Corría el año 1828... y se producía en Buenos Aires la revolución encabezada por Juan Lavalle. Por entonces, los unitarios estaban descontentos con el convenio de paz logrado con Brasil y atribuyeron toda la responsabilidad a Dorrego. Se lanzaron contra el gobernador combatiéndolo a muerte desde la prensa. 
Volvía el ejército del Brasil y fue precisamente el miércoles 26 de noviembre que comenzó a desembarcar en el puerto de Buenos Aires. Enterado Dorrego de que Juan Lavalle se aprestaba a revolucionar contra su autoridad, envió un edecán para que lo citara en el fuerte. Lavalle respondió: “Diga usted al coronel Dorrego que ya voy, pero a sacarlo de un puesto que no merece ocupar”. 

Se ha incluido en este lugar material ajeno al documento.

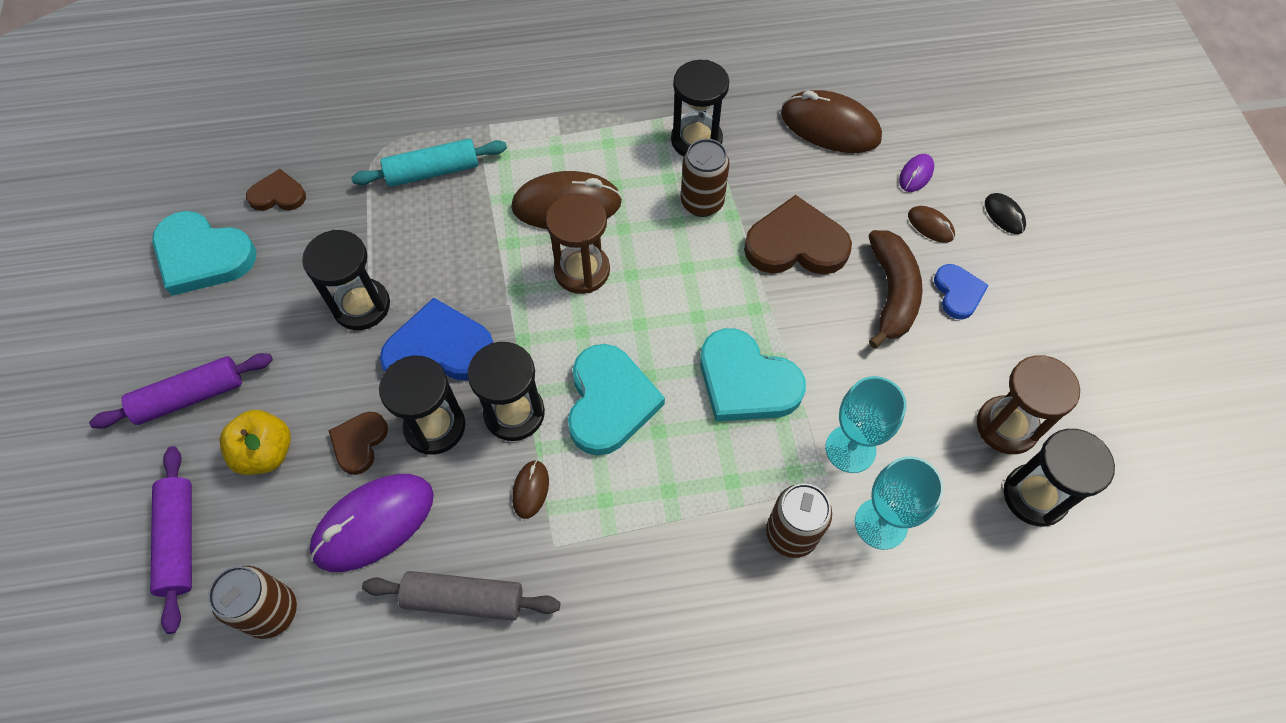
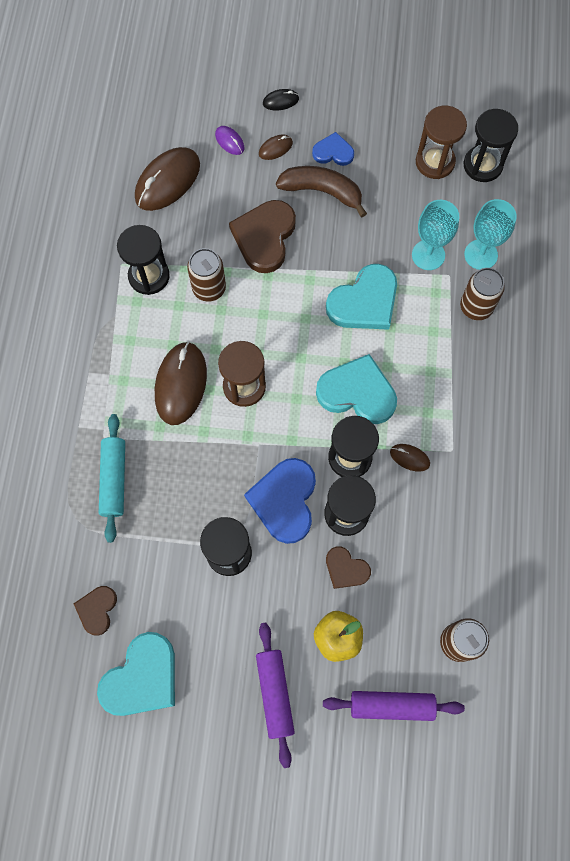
camera: 75 degrees left, 10 degrees up
purple mouse [310,474,434,572] -> none
grey rolling pin [362,571,560,621] -> none

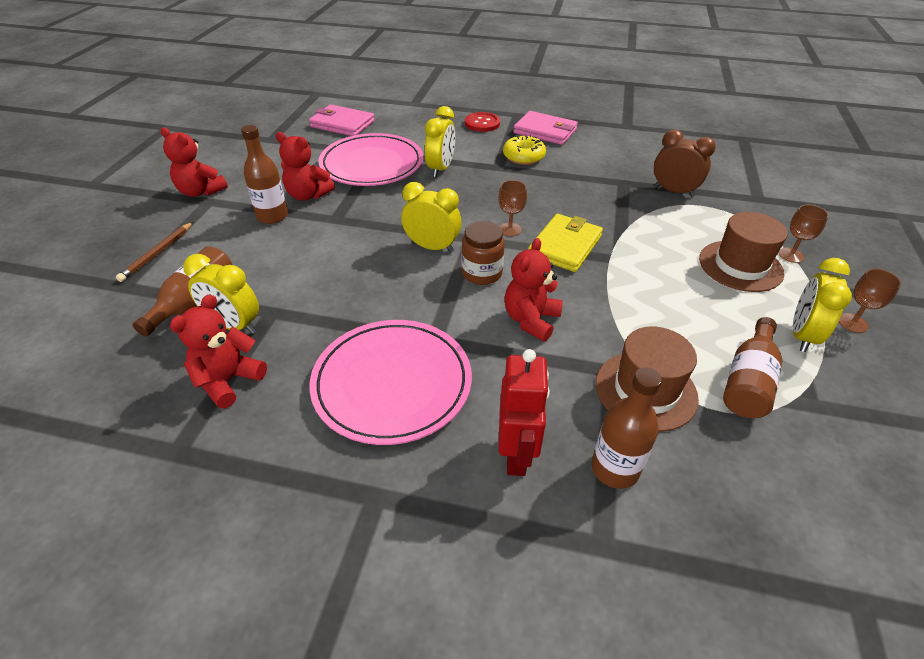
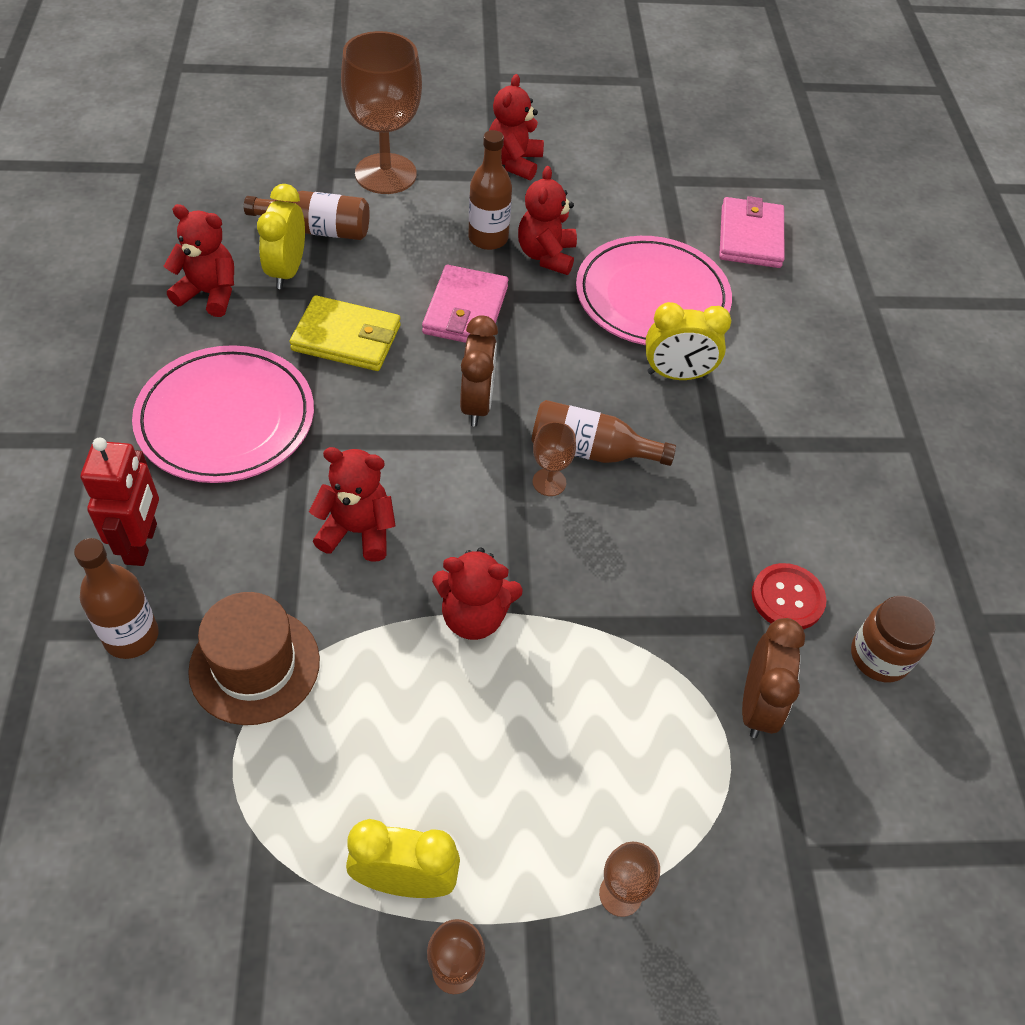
camera: 70 degrees right, 10 degrees up
brown pencil [116,222,193,282] -> brown goblet [341,31,422,194]
yellow clock [401,182,462,252] -> brown clock [460,315,498,426]
brown jar [462,221,505,285] -> brown jar moved to [851,596,936,682]
red button [465,112,500,132] -> red button moved to [752,563,827,629]
red robot [499,349,550,476] -> red robot turned 75 degrees counterclockwise [81,438,159,566]
yellow donut [503,135,546,165] -> none
pink wallet [513,111,578,145] -> pink wallet moved to [422,265,508,343]
yellow wallet [528,214,603,272] -> yellow wallet moved to [289,295,401,371]
brown hat [699,212,788,292] -> none
brown bottle [723,317,782,418] -> brown bottle moved to [531,400,676,466]
none -> red teddy bear [432,548,523,640]

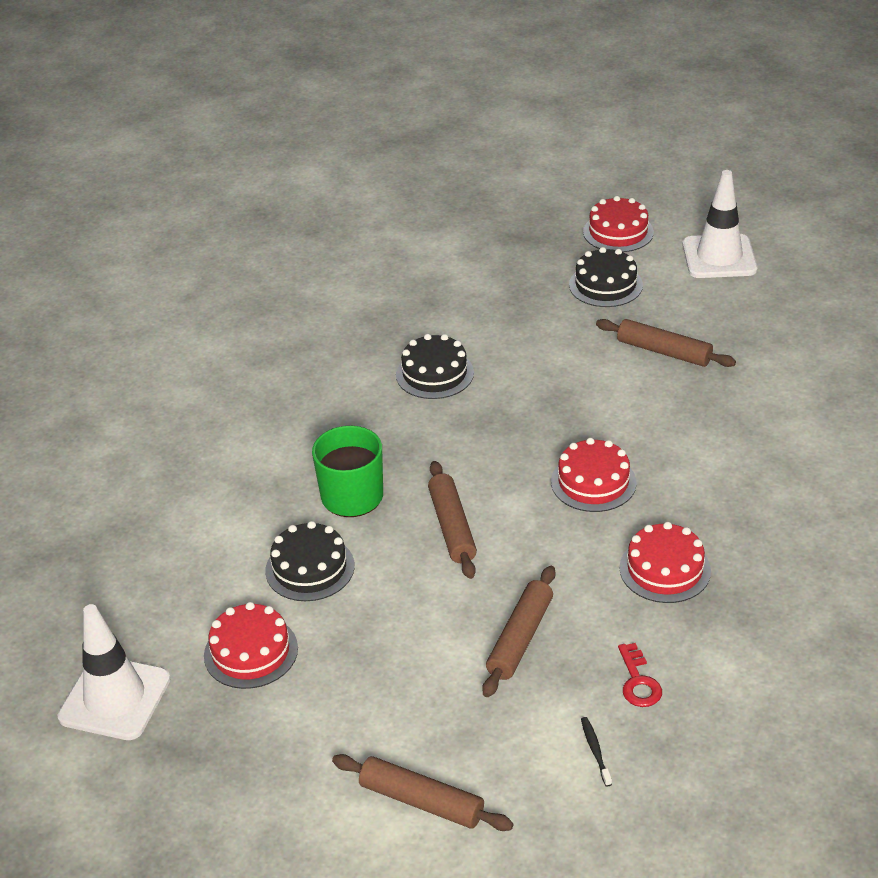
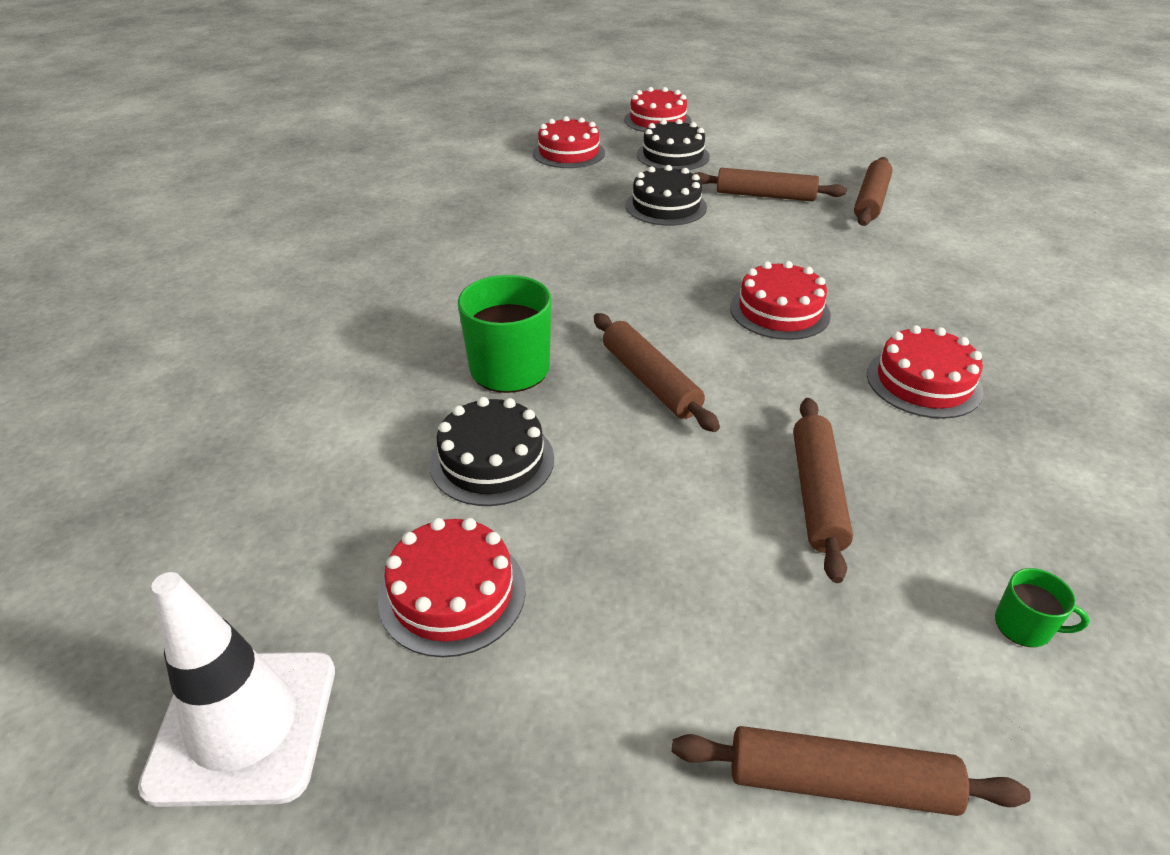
camera: 20 degrees left, 0 degrees up
black cake [396,334,474,399] -> black cake moved to [625,165,707,226]
black toothbrush [581,717,612,787] -> green mug [995,568,1090,647]
red key [618,643,662,707] -> none
white traffic cone [682,170,758,278] -> none
none -> red cake [533,116,605,168]
none -> brown rolling pin [854,157,893,226]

Lavalle y el grueso de los militares que vencieron al Brasil en la batalla de Ituzaingó, volvieron desilusionados con el tratado de paz que celebró Dorrego con los portugueses, al considerarse que el esfuerzo en el campo de batalla lo dilapidó en la mala diplomacia. En el acuerdo se aceptó la la exigencia del Brasil, que consistía en la Independencia de la Banda Oriental, y con ello se desprendía lo que era una provincia más de la futura República Argentina. 
  En plena noche todavía, Juan Lavalle se vino, desde la Recoleta, alzado contra el gobierno, por tres calles paralelas sobre la Plaza Victoria. Lo hacía al mando de los regimientos de Caballería del Primer Cuerpo de Ejército. El resto de la tropa se le unió calladamente, después de ocupar los puntos estratégicos de la ciudad. Dorrego salió con 100 hombres en busca de Rosas y sus milicianos para defender la legalidad. Un grupo de personas se reunió en la sede del Gobierno y eligió a Lavalle nuevo gobernador, quien juró al entrar al Fuerte.